Vorliegender Text
Montag, 16. März 2015

Rezension: Italien vegetarisch

Diese Rezension habe ich jetzt schon einige Male begonnen, und immer wieder verworfen. Und vor mir hergeschoben. Bisher hatte ich nämlich immer Glück mit den Büchern, die ich rezensiert habe, bis auf winzige Kleinigkeiten fand ich sie toll. Das war hier anders.
Ich habe mich unglaublich gefreut auf Italien vegetarisch. Wirklich sehr, sehr, sehr. Nachdem ich schon so viele Lobgesänge auf die beiden Vorgänger Österreich vegetarisch und Deutschland vegetarisch gelesen hatte, konnte ich das Erscheinen von Italien vegetarisch kaum erwarten.
Ich liebe die italienische Küche. Das viele frische Gemüse (Tomaten! Auberginen! Zucchini!), Pasta, Risotto, Pizza, Pesto, Oliven, Parmesan, eingelegtes Gemüse. Ein Traum. 
Beim ersten Durchblättern fand ich auf Anhieb mindestens 20 Rezepte, die ich dringend ausprobieren wollte. Gleich das erste Rezept war irgendwie doof bei der Zubereitung, das dritte Rezept war dann ne Vollkatastrophe. Positiv gestimmt hat mich dann aber wieder eine Tomatensauce, die wirklich die beste Tomatensauce war, die ich je gekocht habe. Trotzdem ist meine Meinung ziemlich zwiegespalten, es gibt einige Punkte, die ich zu bemängeln habe. Aber erst mal die Hard Facts.



Claudio Del Principe
Katharina Seiser (Hg.)

Italien vegetarisch*


Fotografien von Claudio Del Principe
ISBN 978-3-85033-806-6
€ 34,90
Format 19 x 24 cm
272 Seiten, ca. 120 Abbildungen
Hardcover, Halbleinen
3 Lesebändchen
1. September 2014




Mein erster Eindruck:

Toll! 
Das Cover alleine schon, mit den vielen tollen Gemüsesorten, Hülsenfrüchten, Kräutern, Pasta. Genau das, was ich mit guter italienischer Küche verbinde.

Gestellte Aufgabe 1
Wie viele Seiten hat das Buch laut der Rezension zu „Italien vegetarisch“?
Gestellte Aufgabe 2
Schreibe die Rezension zu „Italien vegetarisch“ im Anschluss an ihren letzten Satz weiter.
Die Einträge spielen hierfür keine Rolle.

Bereitgestellte Daten
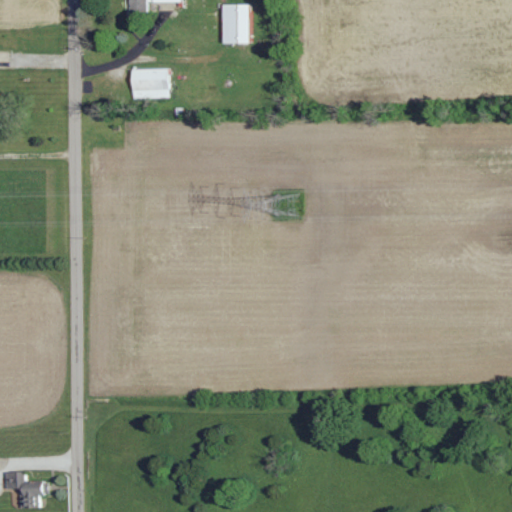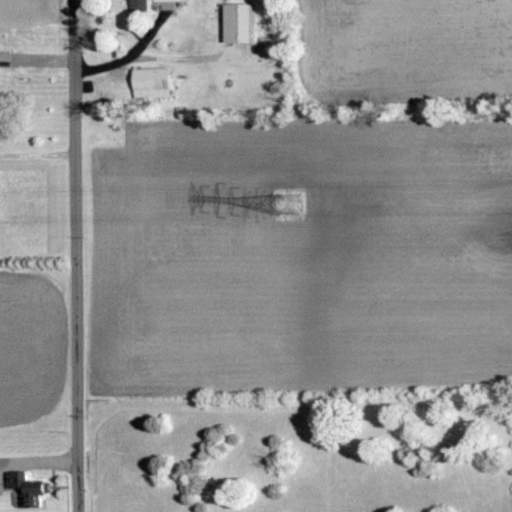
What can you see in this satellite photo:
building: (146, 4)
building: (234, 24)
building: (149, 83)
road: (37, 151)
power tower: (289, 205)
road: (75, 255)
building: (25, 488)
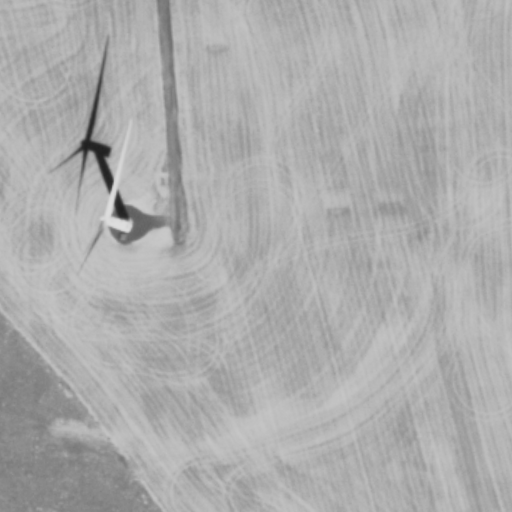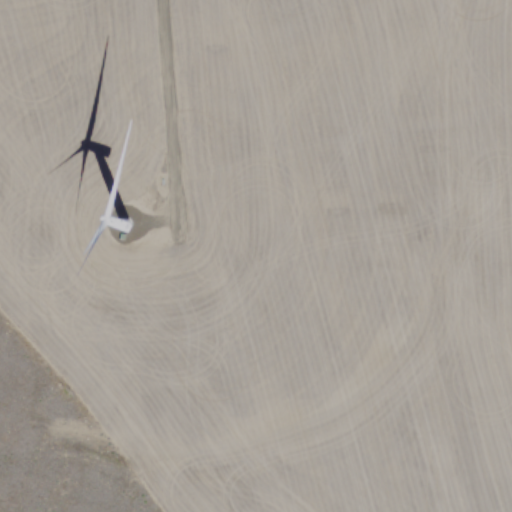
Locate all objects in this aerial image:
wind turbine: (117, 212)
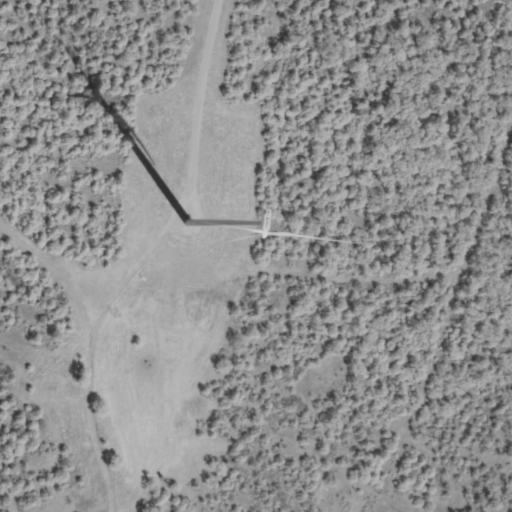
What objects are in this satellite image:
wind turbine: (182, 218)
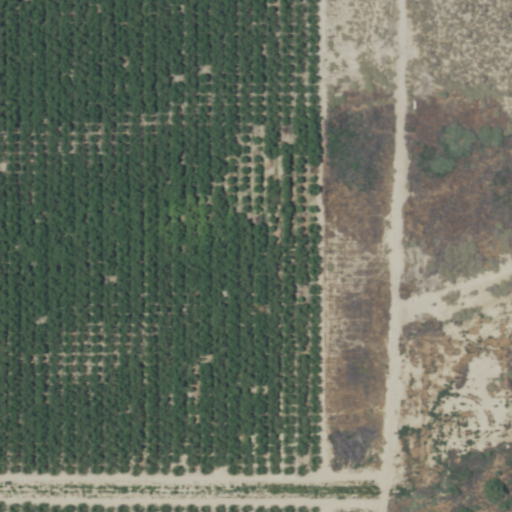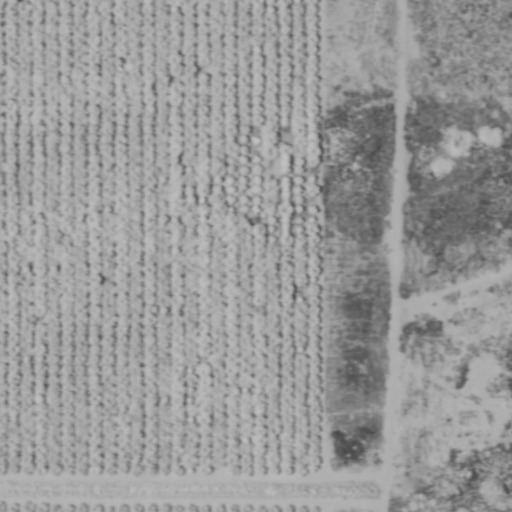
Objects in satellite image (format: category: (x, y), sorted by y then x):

Erwartete Ausgabe 1
272 Seiten.

Erwartete Ausgabe 2
Beim ersten Durchblättern: Jede Menge leckerer Rezepte, viele sehr einfach und bodenständig, aber auch etwas aufwändigere Rezepte wie selbstgemachte Pasta.
Die Fotos nicht auf Hochglanz getrimmt, das Essen wird auf den meisten Bildern auf einem Teller präsentiert, ohne viel Drumherum. So mag ich das am liebsten.
Das Kochbuch ist in Jahreszeiten unterteilt, dafür gibt's bei mir immer einen dicken Pluspunkt. Dazu gleich drei Lesebändchen in den Farben der italienischen Flagge- ein nettes Extra. Ein ebenfalls sehr liebevolles Detail sind die verschiedenen Farben, die die Jahreszeitenkapitel haben.


Durch Klick aufs Bild wird es größer.



 

Inhalt:

Die Rezepte sind nach Jahreszeiten eingeteilt, dazu gibt es noch ein Jederzeit-Kapitel.  Jedes Kapitel ist in sich noch einmal in "Antipasti, Pane & Pizza", "Suppen & Pesto", "Salate & Gemüse", "Pasta, Polenta & Reis" sowie "Süsses" unterteilt.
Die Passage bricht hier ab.